Moving to AI-generated code requires us to use some old tools in new ways.
Preface: When it comes to models, YMMV. Some models are are more or less capable than others, which will affect how well this works. Frontier coding agents will generally do fine, but you might take pause with local models on modest hardware. Adjust for your use case. With that out of the way, I'll assume you're using models capable of extended context and reasoning.
Start With Requirements: PRDs
PRDs - the Product Requirement Document. This is the high-level roadmap for work to be done.
Go ahead, let out a sigh of exasperation: ugh - I just want to get started already. Do I need to write this all out first? I get it - as engineers we often like to start writing with a vague idea and figure it out as we go. You know - the vibes.
Let's talk about it. I know you're a good engineer, and you've had your fair share of issues and mishaps between one person's vision and another's execution. What goes wrong?
Communication.
Short of mind reading, the best way to communicate details to a language model is through the prompt and adding necessary information into its context window. The clearer we are, the better chance it will understand our intent, system requirements, constraints, and desired outcomes.

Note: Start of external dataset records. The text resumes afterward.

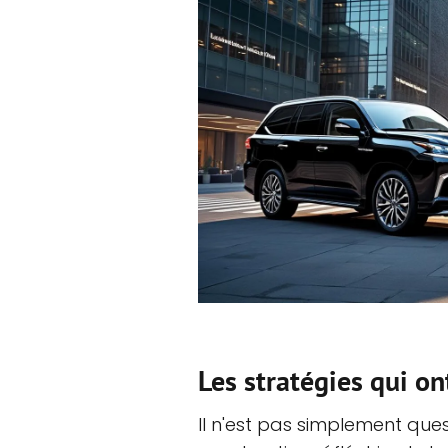
Les stratégies qui ont
Il n'est pas simplement ques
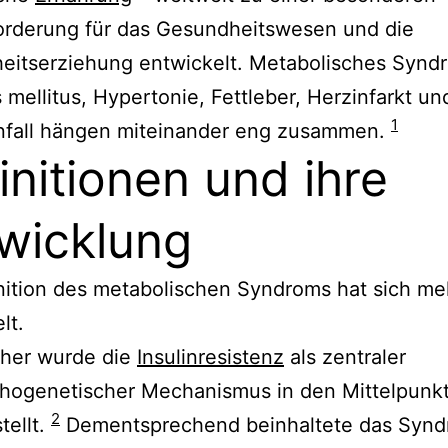
orderung für das Gesundheitswesen und die
eitserziehung entwickelt. Metabolisches Synd
 mellitus, Hypertonie, Fettleber, Herzinfarkt un
1
nfall hängen miteinander eng zusammen.
initionen und ihre
wicklung
nition des metabolischen Syndroms hat sich me
lt.
üher wurde die
Insulinresistenz
als zentraler
hogenetischer Mechanismus in den Mittelpunk
2
tellt.
Dementsprechend beinhaltete das Syn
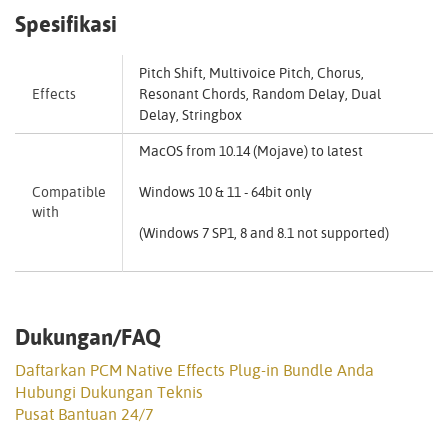
Spesifikasi
Pitch Shift, Multivoice Pitch, Chorus,
Effects
Resonant Chords, Random Delay, Dual
Delay, Stringbox
MacOS from 10.14 (Mojave) to latest
Compatible
Windows 10 & 11 - 64bit only
with
(Windows 7 SP1, 8 and 8.1 not supported)
Dukungan/FAQ
Daftarkan PCM Native Effects Plug-in Bundle Anda
Hubungi Dukungan Teknis
Pusat Bantuan 24/7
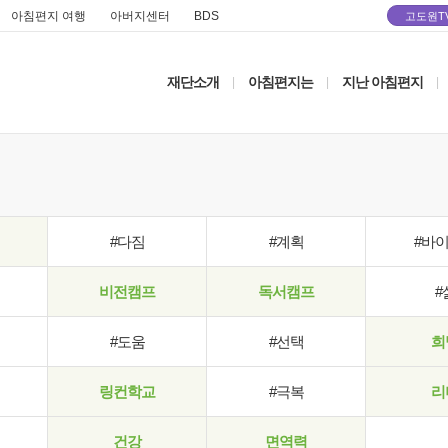
아침편지 여행
아버지센터
BDS
고도원T
재단소개
아침편지는
지난 아침편지
|
|
|
#다짐
#계획
#바
비전캠프
독서캠프
#
#도움
#선택
희
링컨학교
#극복
리
건강
면역력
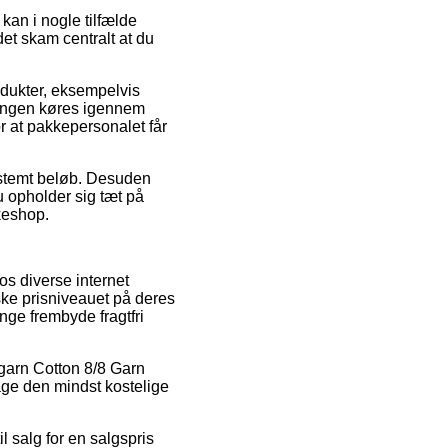
an i nogle tilfælde
det skam centralt at du
rodukter, eksempelvis
lingen køres igennem
or at pakkepersonalet får
bestemt beløb. Desuden
 opholder sig tæt på
keshop.
os diverse internet
dske prisniveauet på deres
nge frembyde fragtfri
tegarn Cotton 8/8 Garn
age den mindst kostelige
 salg for en salgspris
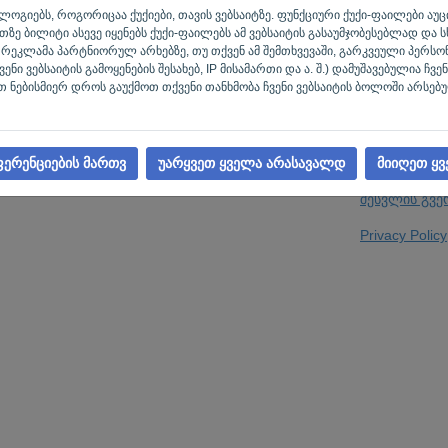
ელ-ფოსტა
ქნოლოგიებს, როგორიცაა ქუქიები, თავის ვებსაიტზე. ფუნქციური ქუქი-ფაილები ა
ზე ბილიტი ასევე იყენებს ქუქი-ფაილებს ამ ვებსაიტის გასაუმჯობესებლად და სხ
ეკლამა პარტნიორულ არხებზე, თუ თქვენ ამ შემთხვევაში, გარკვეული პერსო
ი ვებსაიტის გამოყენების შესახებ, IP მისამართი და ა. შ.) დამუშავებულია ჩვენ
თქვენ არ ხართ
 ნებისმიერ დროს გაუქმოთ თქვენი თანხმობა ჩვენი ვებსაიტის ბოლოში არსებუ
ერენციების მართვ
უარყვეთ ყველა არასავალდ
მიიღეთ ყვ
შესვლის გვე
Privacy Policy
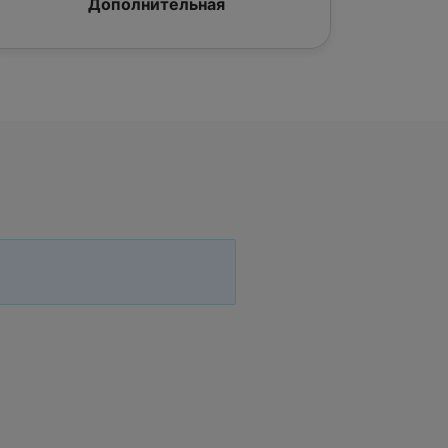
Дополнительная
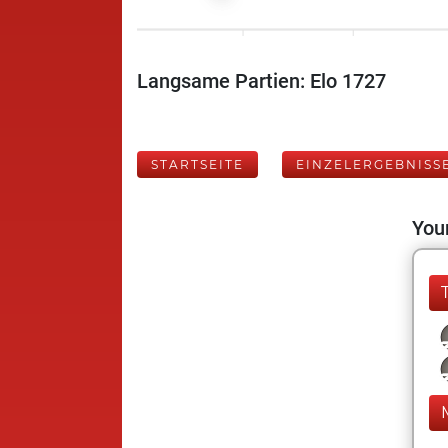
Langsame Partien: Elo 1727
STARTSEITE
EINZELERGEBNISS
Your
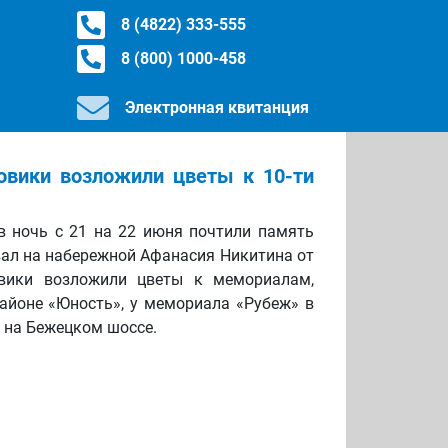
8 (4822) 333-555
8 (800) 1000-458
Электронная квитанция
овики возложили цветы к 10-ти
в ночь с 21 на 22 июня почтили память
вал на набережной Афанасия Никитина от
овики возложили цветы к мемориалам,
айоне «Юность», у мемориала «Рубеж» в
 на Бежецком шоссе.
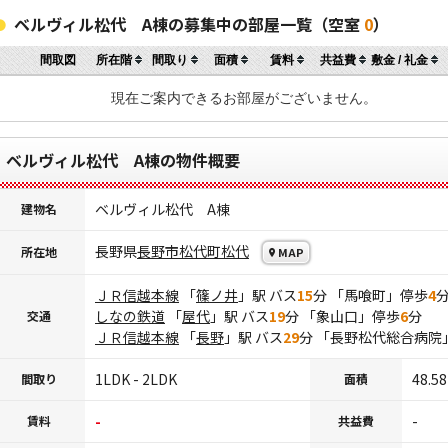
ベルヴィル松代 A棟の募集中の部屋一覧（空室
0
）
間取図
所在階
間取り
面積
賃料
共益費
敷金 / 礼金
現在ご案内できるお部屋がございません。
ベルヴィル松代 A棟の物件概要
ベルヴィル松代 A棟
建物名
長野県
長野市
松代町松代
所在地
MAP
ＪＲ信越本線
「
篠ノ井
」駅 バス
15
分 「馬喰町」停歩
4
しなの鉄道
「
屋代
」駅 バス
19
分 「象山口」停歩
6
分
交通
ＪＲ信越本線
「
長野
」駅 バス
29
分 「長野松代総合病院
1LDK - 2LDK
48.58
間取り
面積
-
-
賃料
共益費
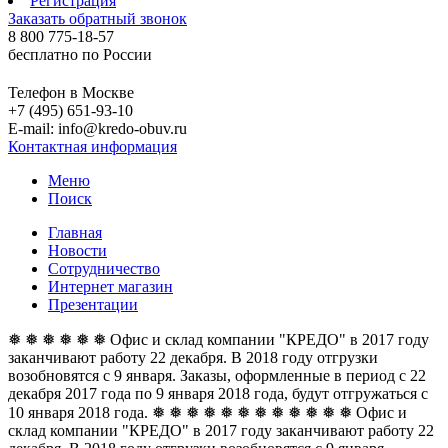
Регистрация
Заказать обратный звонок
8 800 775-18-57
бесплатно по России
Телефон в Москве
+7 (495) 651-93-10
E-mail: info@kredo-obuv.ru
Контактная информация
Меню
Поиск
Главная
Новости
Сотрудничество
Интернет магазин
Презентации
❅ ❅ ❅ ❅ ❅ ❅ Офис и склад компании "КРЕДО" в 2017 году
заканчивают работу 22 декабря. В 2018 году отгрузки
возобновятся с 9 января. Заказы, оформленные в период с 22
декабря 2017 года по 9 января 2018 года, будут отгружаться с
10 января 2018 года. ❅ ❅ ❅ ❅ ❅ ❅
❅ ❅ ❅ ❅ ❅ ❅ Офис и
склад компании "КРЕДО" в 2017 году заканчивают работу 22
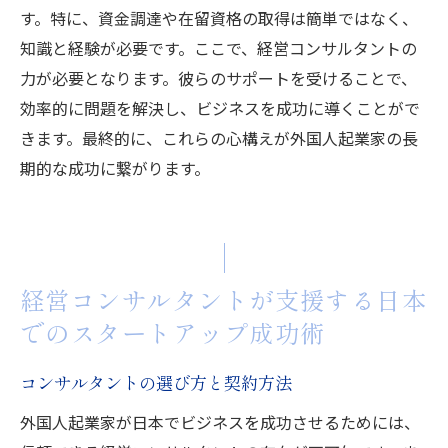
す。特に、資金調達や在留資格の取得は簡単ではなく、
知識と経験が必要です。ここで、経営コンサルタントの
力が必要となります。彼らのサポートを受けることで、
効率的に問題を解決し、ビジネスを成功に導くことがで
きます。最終的に、これらの心構えが外国人起業家の長
期的な成功に繋がります。
経営コンサルタントが支援する日本
でのスタートアップ成功術
コンサルタントの選び方と契約方法
外国人起業家が日本でビジネスを成功させるためには、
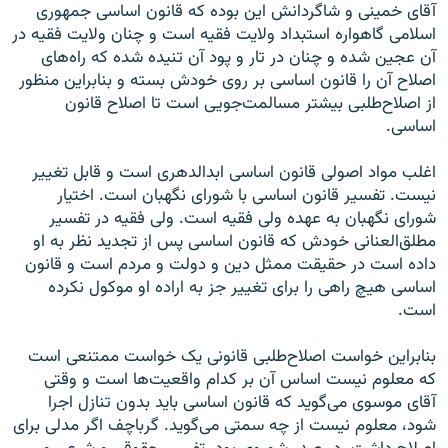
آقای خمینی و شاگردانش این بوده که قانون اساسی جمهوری
اسلامی گاهواره استبداد ولایت فقیه است و چنان ولایت فقیه در
آن عجین شده و چنان در تار و پود آن تنیده شده که راه‌های
اصلاح آن را قانون اساسی بر روی خودش بسته و بنابراین منظور
از اصلاح‌طلبی بیشتر مسالمت‌جویی است تا اصلاح قانون
اساسی.
اغلب مواد اصولی قانون اساسی ابدالدهری است و قابل تغییر
نیست. تفسیر قانون اساسی با شورای نگهبان است. اختیار
شورای نگهبان به عهده ولی فقیه است. ولی فقیه در تفسیر
مطلق‌العنانی خودش که قانون اساسی پس از تجدید نظر به او
داده است در حقیقت ممثل دین و دولت و مردم است و قانون
اساسی هیچ راهی را برای تغییر جز به اراده او موکول نکرده
است.
بنابراین خواست اصلاح‌طلبی قانونی یک خواست ممتنعی است
که معلوم نیست اساس آن بر کدام واقعیت‌ها است و وقتی
آقای موسوی می‌گوید که قانون اساسی باید بدون تنازل اجرا
شود، معلوم نیست از چه سمتی می‌گوید. گرباچف اگر مدلی برای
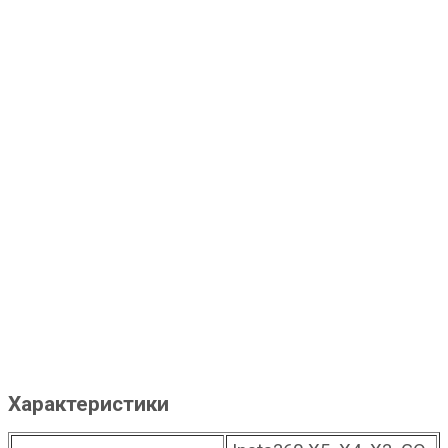
Характеристики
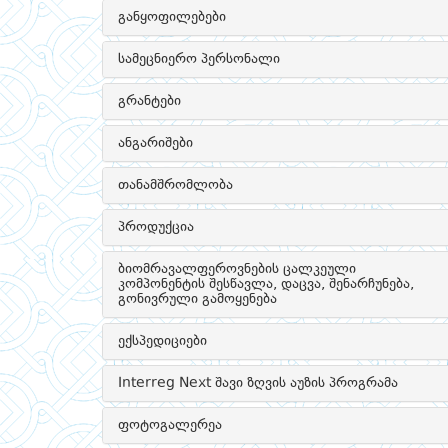
განყოფილებები
სამეცნიერო პერსონალი
გრანტები
ანგარიშები
თანამშრომლობა
პროდუქცია
ბიომრავალფეროვნების ცალკეული
კომპონენტის შესწავლა, დაცვა, შენარჩუნება,
გონივრული გამოყენება
ექსპედიციები
Interreg Next შავი ზღვის აუზის პროგრამა
ფოტოგალერეა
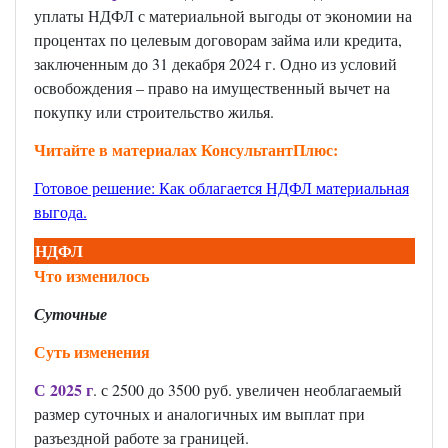
уплаты НДФЛ с материальной выгоды от экономии на
процентах по целевым договорам займа или кредита,
заключенным до 31 декабря 2024 г. Одно из условий
освобождения – право на имущественный вычет на
покупку или строительство жилья.
Читайте в материалах КонсультантПлюс:
Готовое решение: Как облагается НДФЛ материальная
выгода
.
НДФЛ
Что изменилось
Суточные
Суть изменения
С 2025 г
. с 2500 до 3500 руб. увеличен необлагаемый
размер суточных и аналогичных им выплат при
разъездной работе за границей.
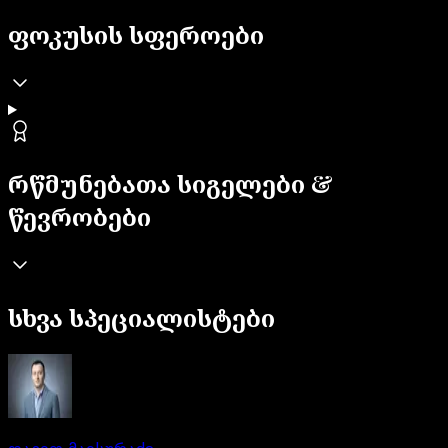
ფოკუსის სფეროები
რწმუნებათა სიგელები &
წევრობები
სხვა სპეციალისტები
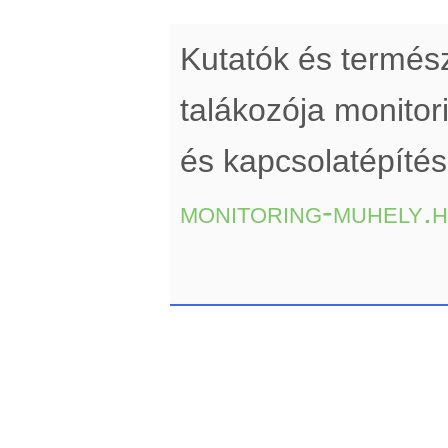
Kutatók és termé
talákozója monito
és kapcsolatépíté
monitoring-muhely.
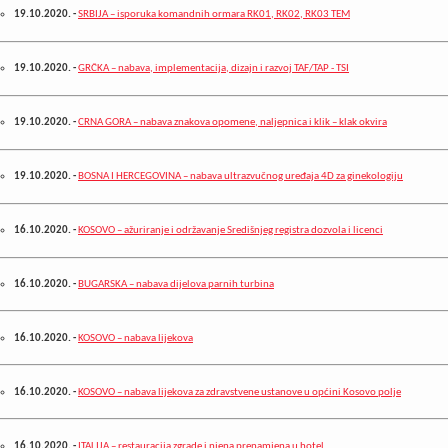
19.10.2020.
-
SRBIJA – isporuka komandnih ormara RK01, RK02, RK03 TEM
19.10.2020.
-
GRČKA – nabava, implementacija, dizajn i razvoj TAF/TAP - TSI
19.10.2020.
-
CRNA GORA – nabava znakova opomene, naljepnica i klik – klak okvira
19.10.2020.
-
BOSNA I HERCEGOVINA – nabava ultrazvučnog uređaja 4D za ginekologiju
16.10.2020.
-
KOSOVO – ažuriranje i održavanje Središnjeg registra dozvola i licenci
16.10.2020.
-
BUGARSKA – nabava dijelova parnih turbina
16.10.2020.
-
KOSOVO – nabava lijekova
16.10.2020.
-
KOSOVO – nabava lijekova za zdravstvene ustanove u općini Kosovo polje
16.10.2020.
-
ITALIJA – restauracija zgrade i njena prenamjena u hotel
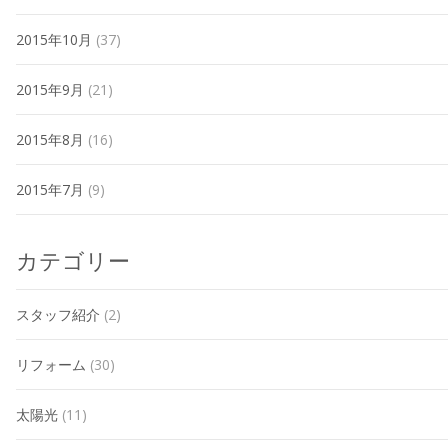
2015年10月
(37)
2015年9月
(21)
2015年8月
(16)
2015年7月
(9)
カテゴリー
スタッフ紹介
(2)
リフォーム
(30)
太陽光
(11)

So what do we do? Because models need explicit instructions, we document it in prompt documents, giving the model the information it needs to complete the task. Some call these "PRPs" - Product Requirement Prompts - which are essentially PRDs, but written for LLMs as prompts. Like the system prompts file that some tools use, these become the documents your AI coding agent will use.
Process
I won't go over specific frameworks or methodologies, as these evolve rapidly, but I can share more about the process and the frameworks we can use to build and train our own mental models around this subject.
- Give the agent the project overview, ground rules, and important guidance for operating within your project. Think of this like the README.md, but for the agent. Do you want to focus on modularity, TDD, and KISS? Tell it.
- Plan first - add a prompt that describes how it should plan out a feature based on your inputs. ideally, the agent is using this as a guide to creat the actual PRP. You'll want to add relevant links to documentation and other context, code samples, strategies, references to the ground rules, and the PRP format you want to see. Run it - the agent does the heavy lifting.
- With a generated PRP document: This is where you come in - review it. Put your product and engineering hats on and look through the generated plan. Make edits as you see fit.
- Let it rip, using the generated PRP as the document the coding agent uses to complete tasks. Review, Run, and iterate as needed.
The beauty in this approach is that it can be as complex or simple as you want it, though it takes some practice and refining to find the sweet spot. I mean, isn't that true for anything we do in our work? Also, don't stop at coding - this type of approach can have much broader applications to other tasks in work and daily life.
Take this as an opportunity to grow and expand your skills using tools in new ways. You may find that with the right capable models and agents, it works better for you than chat-style development, and I'm sure, better than just going with the vibes.